• [SELECTED EXTRACT]:
Actually I only played with the game modules of our editor, not the engine modules or the modules of the editor itself! In other words, the data I played with is already the data that mutates the most in our setup. Engine and editor binaries are order of magnitudes larger but fairly rarely mutate in our studio. So there might be even more gains to be had for us 😉

Idea

Because of my use case (not so much storage-efficient backups but rather efficient data transfers where a lot of the data is redundant over time), I am reluctant to use rdedup in a way where all users constantly synchronise/copy the whole data store on their local machines; as it might still be a lot of data going around and a lot of it might be irrelevant until they need a specific build of the game (for instance). I especially want to avoid people using a VPN to have to pull unnecessary data.

So, my idea was to create a new Backend type, which I called LocalCache, which would keep some of the chunks locally. Reading the codebase a bit, I saw an opportunity to try something a bit cheeky and I implemented Backend for LocalCache by making it a sort of meta-backend which actually holds two underlying backends: the "real" one, called remote and which can be any concrete type of Backend; and a local one of type Local which is the actual cache anmd always filesystem-based.

Then, upon reading, it first tries to delegate the read to the local backend, but upon encountering an error, it assumes it was a cache miss and delegates it to the remote instead. Before returning the result from the remote, it calls a write operation for that chunk on the local repository, which is how a chunk might be already present next time a load operation is triggered.

• [ENTRIES SUPPLIED]:
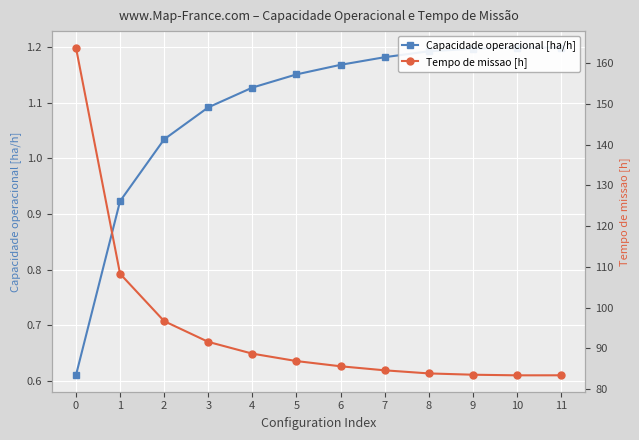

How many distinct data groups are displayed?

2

* * *

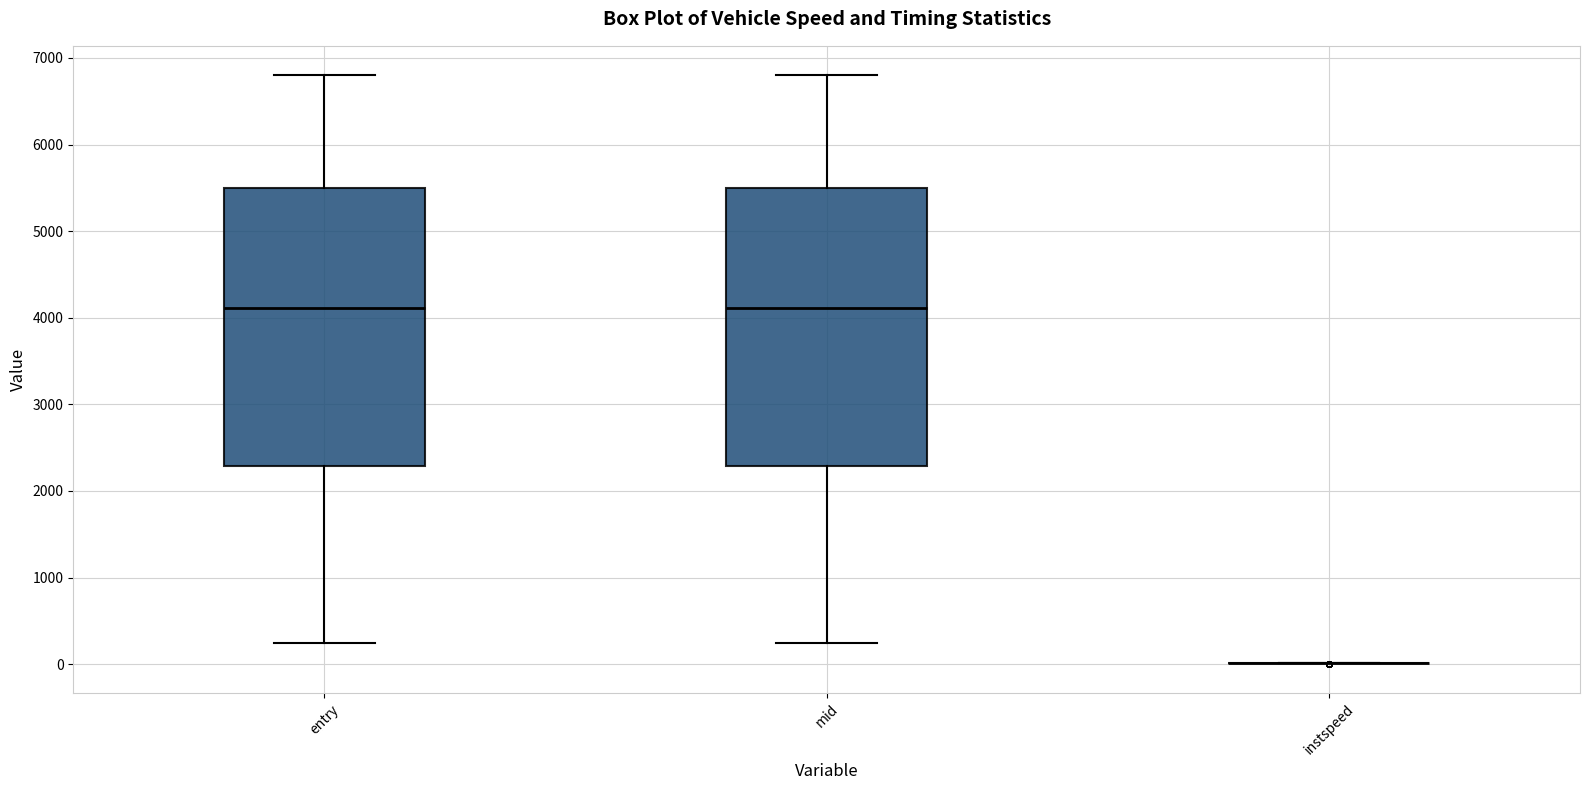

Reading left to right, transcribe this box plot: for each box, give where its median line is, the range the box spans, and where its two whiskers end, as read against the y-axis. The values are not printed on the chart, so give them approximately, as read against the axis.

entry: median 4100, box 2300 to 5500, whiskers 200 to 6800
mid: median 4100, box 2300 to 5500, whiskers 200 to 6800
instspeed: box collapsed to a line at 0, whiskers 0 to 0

==

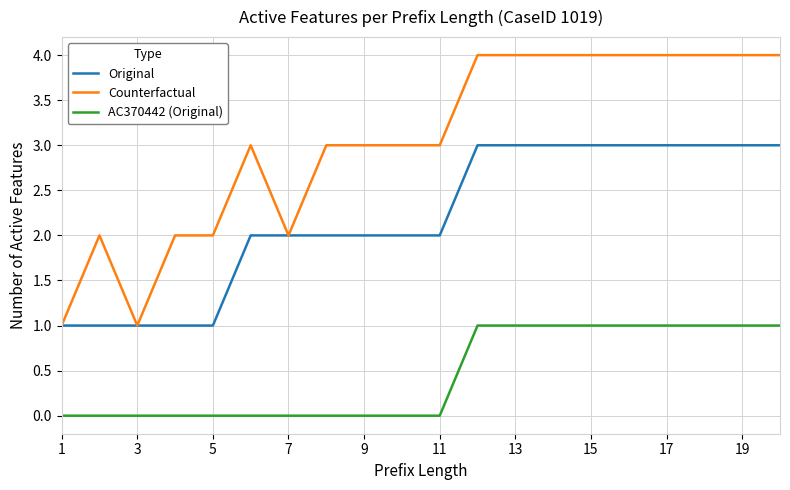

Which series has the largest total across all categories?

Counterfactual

• [WORK TASK]: Quote the post about the rdedup local cache word for word, from "So, my idea" to "operation is triggered.". Work from the post about the rdedup local cache alone, not from the data.

• [SOLUTION TO THE PROBLEM]:
So, my idea was to create a new Backend type, which I called LocalCache, which would keep some of the chunks locally. Reading the codebase a bit, I saw an opportunity to try something a bit cheeky and I implemented Backend for LocalCache by making it a sort of meta-backend which actually holds two underlying backends: the "real" one, called remote and which can be any concrete type of Backend; and a local one of type Local which is the actual cache anmd always filesystem-based.

Then, upon reading, it first tries to delegate the read to the local backend, but upon encountering an error, it assumes it was a cache miss and delegates it to the remote instead. Before returning the result from the remote, it calls a write operation for that chunk on the local repository, which is how a chunk might be already present next time a load operation is triggered.